During his teenage years, his girlfriend's mother, through some sort of alchemy and perhaps a bit of luck, was able to turn the detestable foodstuff into croquetas he can never forget. They appear on the menu at Sala'o, whose name is a reference to Hemingway's The Old Man and the Sea.
Here, though, grouper replaces government-issued seafood paste. Mas and his crew make an aporreado de pescado, a kind of stew with onion, garlic, tomato, a bit of ají picante seasoned with paprika, oregano, cumin, and bay leaf. In a separate pot, oil and flour cook down into a dark roux that's then combined with the grouper stew until it forms a thick paste that can be formed into a croqueta.
Not long after, Mas was pushed into a kind of hybrid agriculture college, Comandancia a la Plata, named for Fidel Castro's secret headquarters in the Sierra Maestra where he plotted his coup and was the staging point for his army's invasion of Havana.
"We used to do college in the morning, and in the afternoon, when all the kids were playing sports, we'd go out and work the land picking tomatoes, planting seeds," Mas says. "That's how the government found us productive."
Mas and the other students would spend the weekdays at the school, situated in the small town of Güira de Melena, about an hour's drive south of Havana, and return home for the weekend, mostly to stock up on food.
The school's food was barely edible, so students mostly brought their own. There was no refrigeration, so everything had to be canned or nonperishable. The students slept on cots, 50 in a room. Locked to each bed was a suitcase filled with tins of Spam, ham, hot dogs, or fish; Cuban crackers; perhaps some old cocoa powder; and a can of condensed milk called fanguito.

Supplied material:

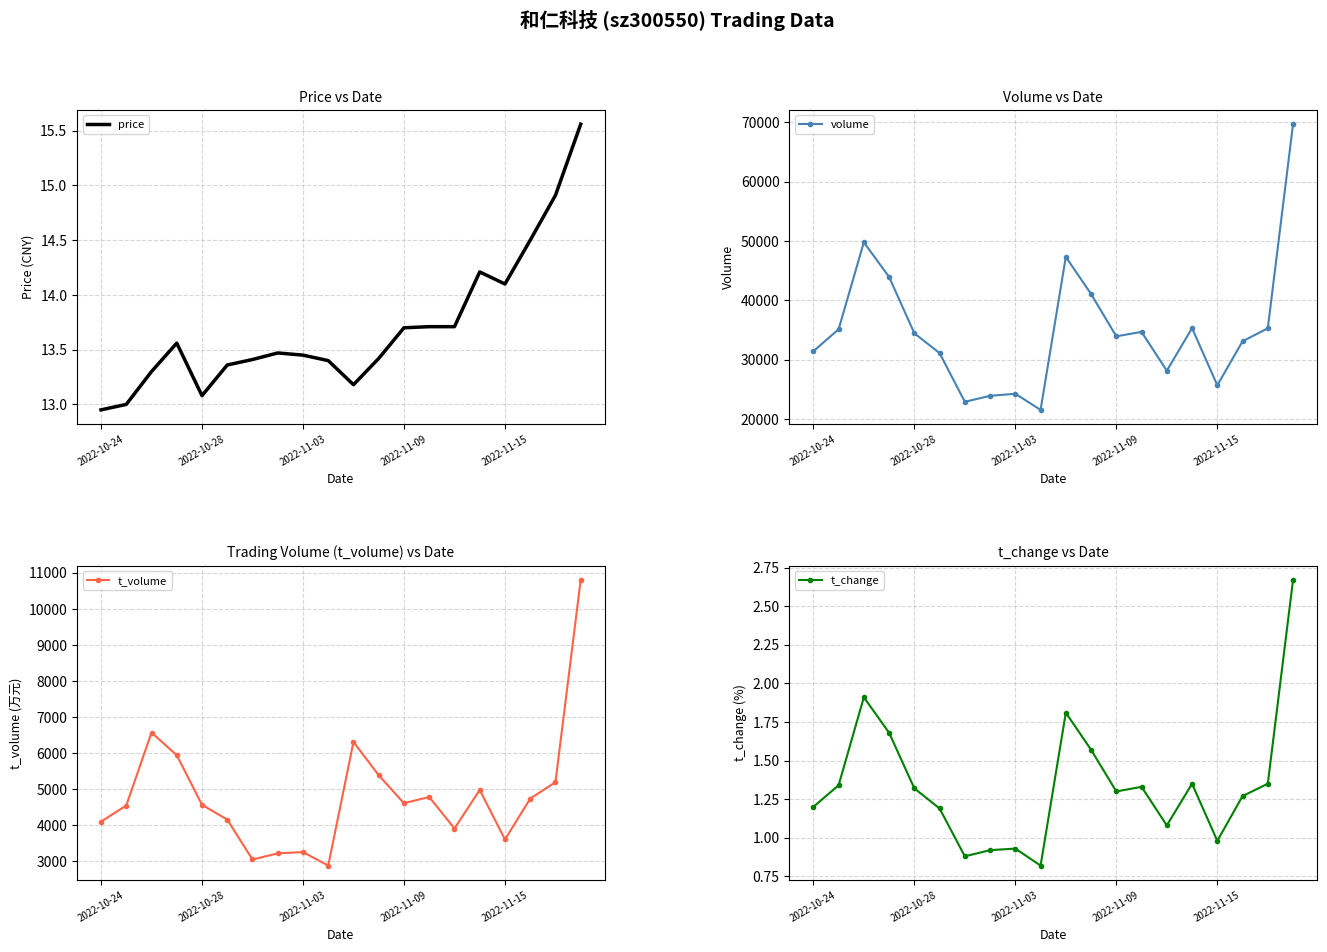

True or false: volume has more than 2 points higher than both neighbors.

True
--
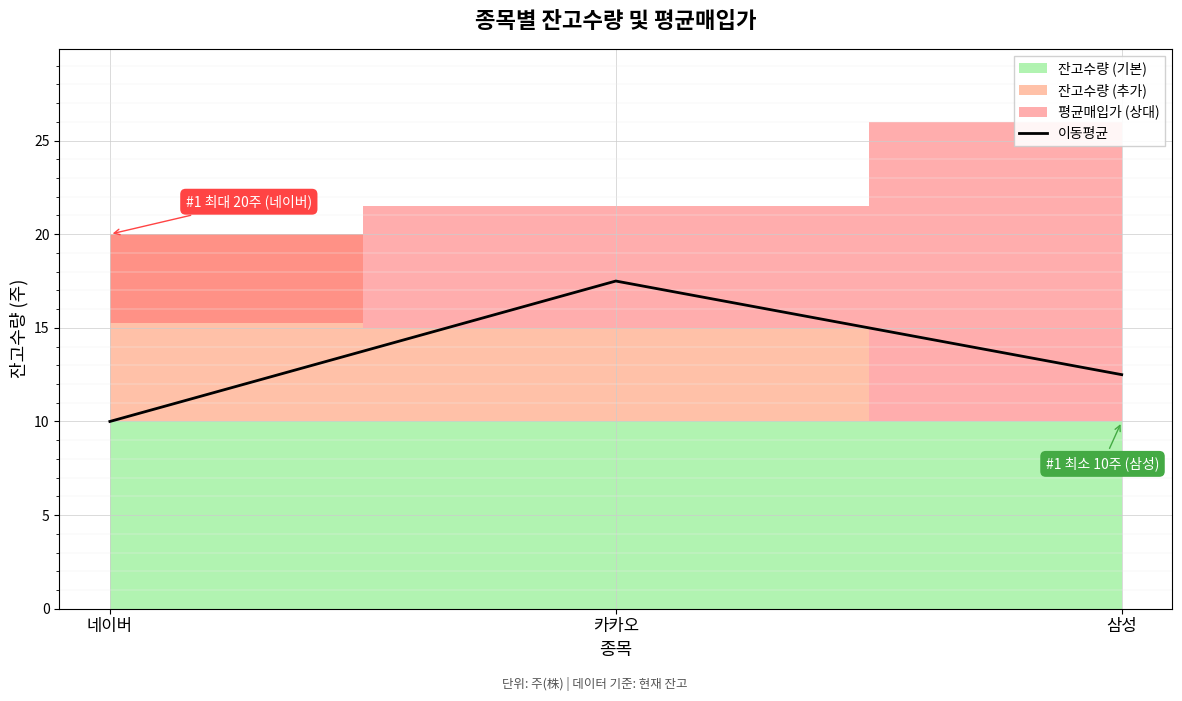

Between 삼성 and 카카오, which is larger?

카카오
--
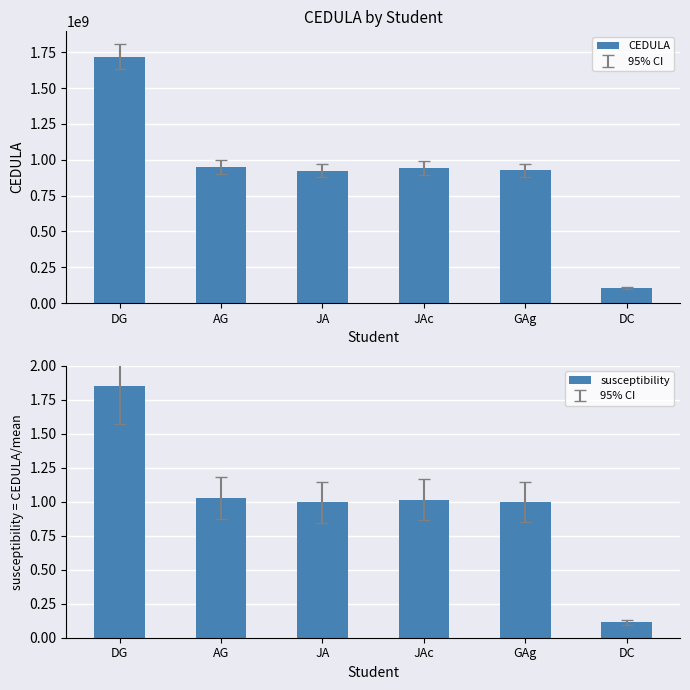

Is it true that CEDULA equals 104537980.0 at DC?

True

Work task:
Continue the passage about Mas's school years in Cuba and the food behind the croquetas at Sala'o from the point where it stops.

Answer section:
By midday Thursday, most of the students had run out of everything other than crackers and condensed milk. Luckily, the cloying syrup was so rich it rationed itself.
"Every morning, everyone would put a little bit of fanguito on some toast or a cracker," Mas says. "It was too sweet, too strong to eat all at once."
By the end of the week, however, they were all starving. So the students would mix what was left of their fanguito with the cocoa powder and the last remnants of their toast or crackers.
"That last day was just surviving, and we'd all share with each other because so many people ran out of food," Mas remembers. "You don't know how something like that can carry you through, and so many of us had to go to classes that day, to the field, and then travel all the way back home."
There is no such suffering in the fanguito ($7) at Sala'o even though it comes in the same tin can Mas and his comrades ate from all those years ago. Here, condensed milk is boiled four hours until it becomes dulce de leche and is whipped with cream into a rich, nutty mousse that's flurried with grated dark chocolate, crisp breadcrumbs, and sea salt.
It seems almost too simple, but the wonderful interplay of the salt with the crumb's crunch, the chocolate's bitterness, and the milk's sweetness is entrancing. It's almost unjust that locals and passersby can enjoy these totems of poverty and starvation without ever having to experience poverty and starvation. Yet what makes these dishes so beautifully shocking is Mas' ability to present them with enough embellishment and enough restraint to create an accurate representation of the original while just hinting at the struggle that went into them. Though knowing of that strife can make enjoying these dishes a challenge, the only tragedy would be forgetting those struggles and injustices in the first place.